5835 Peachtree Corners East, Suite D
Norcross, Georgia 30092
5835 Peachtree Corners East, Suite D
Norcross, Georgia 30092
Re: Registration on Form S-1 of
shares of Preferred Stock, Conversion Shares, Warrants, and
Warrant Shares of Guided Therapeutics, Inc.
Ladies
and Gentlemen:
We have acted as counsel for Guided Therapeutics, Inc., a Delaware
corporation (the “Company”), in connection with
issuance and sale of up to 5,000 shares (each, a
“Preferred Share”) of the Company’s Series
D Convertible Preferred Stock, par value $0.001 per share (the
“Preferred Stock”), initially convertible into
an aggregate of up to 31,250,000 shares (with an additional
7,500,000 shares which may be issuable upon conversion of the
Preferred Stock for any accrued but unpaid dividends as of such
conversion, the “Conversion Shares”) of the
Company’s common stock, par value $0.001 per share (the
“Common Stock”), and warrants (each, a
“Warrant”) to purchase a number of shares of
Common Stock equal to 100% of the number of Conversion Shares
issuable upon conversion of a Preferred Share (the
“Warrant Shares” and, together with the
Preferred Shares, the Conversion Shares and the Warrants, the
“Securities”), in each case as described in the
Registration Statement on Form S-1 (the “Registration
Statement”) filed by the Company to effect registration
of the Securities under the Securities Act of 1933 (the
“Securities Act”) and to which this opinion has
been filed as an exhibit. We understand that the Preferred Shares
and Warrants will be immediately separable and will be issued
separately, but will be purchased together in connection with such
issuance and sale.
In connection with the opinions expressed herein, we have examined
such documents, records and matters of law as we have deemed
relevant or necessary for purposes of such opinions. Based upon the
foregoing and subject to the further assumptions, qualifications
and limitations set forth herein, we are of the opinion that:
1. | The Preferred Stock, when issued and delivered in the manner
described in the Registration Statement against payment of the
consideration therefor, will be validly issued, fully paid and
nonassessable. |
2. | The Conversion Shares, when issued upon the conversion of the
Preferred Shares pursuant to the terms and conditions of the
certificate of designations governing the Preferred Stock, will be
validly issued, fully paid and nonassessable. |
3. | The Warrants, when issued and sold in accordance with and in
the manner described in the Registration Statement, will constitute
valid and binding obligations of the Company. |
4. | The Warrant Shares, when issued upon exercise of the Warrants
pursuant to the terms and conditions of the Warrants, will be
validly issued, fully paid and nonassessable. |
The opinion in paragraph 3 is limited by (i) bankruptcy,
insolvency, reorganization, fraudulent transfer and fraudulent
conveyance, voidable preference, moratorium or other similar laws
and related regulations or judicial doctrines from time to time in
effect relating to or affecting creditors’ rights generally,
and (ii) by general equitable principles and public policy
considerations, whether such principles and considerations are
considered in a proceeding at law or equity.
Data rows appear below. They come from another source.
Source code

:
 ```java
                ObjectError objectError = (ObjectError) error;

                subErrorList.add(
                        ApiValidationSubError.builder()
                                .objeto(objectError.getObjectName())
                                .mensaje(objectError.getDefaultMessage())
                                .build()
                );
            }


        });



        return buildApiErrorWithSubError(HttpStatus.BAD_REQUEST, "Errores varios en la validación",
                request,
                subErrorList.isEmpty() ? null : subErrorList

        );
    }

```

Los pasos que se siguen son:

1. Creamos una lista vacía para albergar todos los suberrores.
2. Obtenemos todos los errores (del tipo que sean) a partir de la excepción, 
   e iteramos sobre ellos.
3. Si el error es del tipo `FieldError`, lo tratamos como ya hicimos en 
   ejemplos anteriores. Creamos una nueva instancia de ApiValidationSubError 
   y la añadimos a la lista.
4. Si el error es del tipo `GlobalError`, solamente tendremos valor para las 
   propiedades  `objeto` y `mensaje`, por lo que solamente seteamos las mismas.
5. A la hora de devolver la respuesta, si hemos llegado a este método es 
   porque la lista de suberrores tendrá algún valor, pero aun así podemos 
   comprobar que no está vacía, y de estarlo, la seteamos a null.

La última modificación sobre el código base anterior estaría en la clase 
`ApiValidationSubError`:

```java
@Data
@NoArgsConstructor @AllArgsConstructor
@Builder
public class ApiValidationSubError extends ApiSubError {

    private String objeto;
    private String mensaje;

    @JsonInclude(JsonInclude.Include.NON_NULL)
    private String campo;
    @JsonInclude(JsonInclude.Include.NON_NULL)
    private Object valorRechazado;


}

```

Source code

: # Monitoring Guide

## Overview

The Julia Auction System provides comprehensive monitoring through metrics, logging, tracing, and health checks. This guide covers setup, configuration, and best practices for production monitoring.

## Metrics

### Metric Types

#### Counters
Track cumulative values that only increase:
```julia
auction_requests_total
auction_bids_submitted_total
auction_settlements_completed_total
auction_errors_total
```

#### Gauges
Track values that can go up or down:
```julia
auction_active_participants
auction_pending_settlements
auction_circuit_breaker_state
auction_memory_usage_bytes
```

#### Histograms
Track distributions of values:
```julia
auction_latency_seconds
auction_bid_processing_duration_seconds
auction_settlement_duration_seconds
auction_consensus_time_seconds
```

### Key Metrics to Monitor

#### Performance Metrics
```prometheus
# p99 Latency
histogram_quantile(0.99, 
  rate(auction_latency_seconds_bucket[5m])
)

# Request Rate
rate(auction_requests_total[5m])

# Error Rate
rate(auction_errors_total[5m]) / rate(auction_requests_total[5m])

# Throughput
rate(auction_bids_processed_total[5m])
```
As to facts material to the opinions and assumptions expressed
herein, we have relied upon oral or written statements and
representations of officers and other representatives of the
Company and others. The opinions expressed herein are limited to
the laws of the State of New York and the General Corporation Law
of the State of Delaware, in each case as currently in effect, and
we express no opinion as to the effect of the laws of any other
jurisdiction.
We hereby consent to the filing of this opinion as Exhibit 5.1 to
the Registration Statement and to the reference to Jones Day under
the caption “Legal Matters” in the prospectus
constituting a part of the Registration Statement. In giving such
consent, we do not thereby admit that we are included in the
category of persons whose consent is required under Section 7 of
the Securities Act or the rules and regulations of the Securities
and Exchange Commission promulgated thereunder.